Numerical modelling of fluid flow and heat transport in geothermal reservoirs can be very challenging. One reason is the broad range of length-scales that control the flow behaviour, spanning several orders of magnitude from fractures (millimetre-scale) and wells (metre-scale) to facies architecture and faults (kilometre-scale). The usual approach for modelling geothermal reservoirs is to discretise the equations using the finite-volume method and variants thereof to ensure mass conservation, subdividing space onto a fixed, structured mesh. However, using a fixed mesh resolution across the entire model domain can be very computationally expensive, and prohibitive if the model must resolve many length-scales.
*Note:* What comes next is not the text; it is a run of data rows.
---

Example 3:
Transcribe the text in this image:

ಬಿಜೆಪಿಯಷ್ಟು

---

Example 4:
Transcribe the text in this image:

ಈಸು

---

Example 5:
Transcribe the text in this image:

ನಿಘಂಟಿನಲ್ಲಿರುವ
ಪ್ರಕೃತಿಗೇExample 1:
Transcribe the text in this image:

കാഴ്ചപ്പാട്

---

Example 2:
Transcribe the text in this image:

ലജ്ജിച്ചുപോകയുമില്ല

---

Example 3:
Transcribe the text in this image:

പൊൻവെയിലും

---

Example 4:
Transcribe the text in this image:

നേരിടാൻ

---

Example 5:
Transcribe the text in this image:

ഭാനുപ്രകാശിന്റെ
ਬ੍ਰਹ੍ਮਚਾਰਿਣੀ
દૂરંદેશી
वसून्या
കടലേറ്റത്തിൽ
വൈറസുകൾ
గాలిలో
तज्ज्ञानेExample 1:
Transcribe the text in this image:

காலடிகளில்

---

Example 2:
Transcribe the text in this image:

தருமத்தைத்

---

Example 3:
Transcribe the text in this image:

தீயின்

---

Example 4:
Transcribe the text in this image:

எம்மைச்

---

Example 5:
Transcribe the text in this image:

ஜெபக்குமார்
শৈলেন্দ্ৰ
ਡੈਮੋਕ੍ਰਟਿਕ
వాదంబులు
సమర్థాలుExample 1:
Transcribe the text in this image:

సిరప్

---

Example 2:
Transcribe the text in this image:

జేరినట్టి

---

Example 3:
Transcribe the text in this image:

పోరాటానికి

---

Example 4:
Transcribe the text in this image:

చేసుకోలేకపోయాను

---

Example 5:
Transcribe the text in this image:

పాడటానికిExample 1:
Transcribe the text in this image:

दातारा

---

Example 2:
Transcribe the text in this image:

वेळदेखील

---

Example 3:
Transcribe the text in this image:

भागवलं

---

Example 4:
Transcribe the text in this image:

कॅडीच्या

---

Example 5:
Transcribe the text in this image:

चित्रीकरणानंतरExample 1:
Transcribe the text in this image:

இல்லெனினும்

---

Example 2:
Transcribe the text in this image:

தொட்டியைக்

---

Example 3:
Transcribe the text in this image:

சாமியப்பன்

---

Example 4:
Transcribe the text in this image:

Here we report an efficient method to apply dynamic adaptive mesh optimisation (DAMO) to model geothermal reservoirs. DAMO is widely used in other areas of computational fluid dynamics because it offers significant advantages in providing higher resolution, multi-scale solutions at much lower computational cost. However, application of DAMO to geothermal reservoir modelling has so far been very limited.

The method reported here uses a surface-based representation of all geological heterogeneity that should be captured in the model. The numerous surfaces in the model represent geologic features such as faults, fractures, and boundaries between rock types with different material properties. The surfaces bound rock volumes, termed geologic domains, within which material properties are constant. When simulating flow and heat transport, the mesh dynamically adapts to optimise the representation of key solutions metrics of interest such as temperature, pressure, flow velocity or fluid saturation, but the surface architecture is preserved. The advantage of this approach is that up-, cross- or down-scaling of material properties during DAMO is not required, as the properties are uniform within each geologic domain.

We demonstrate the method using a number of example problems, including complex wells. Another advantage of our approach is that well trajectories are accurately represented as the mesh conforms to the wells. The well trajectory is also preserved during DAMO. We show that more accurate results are obtained at lower computational cost as compared to conventional, fixed mesh approaches.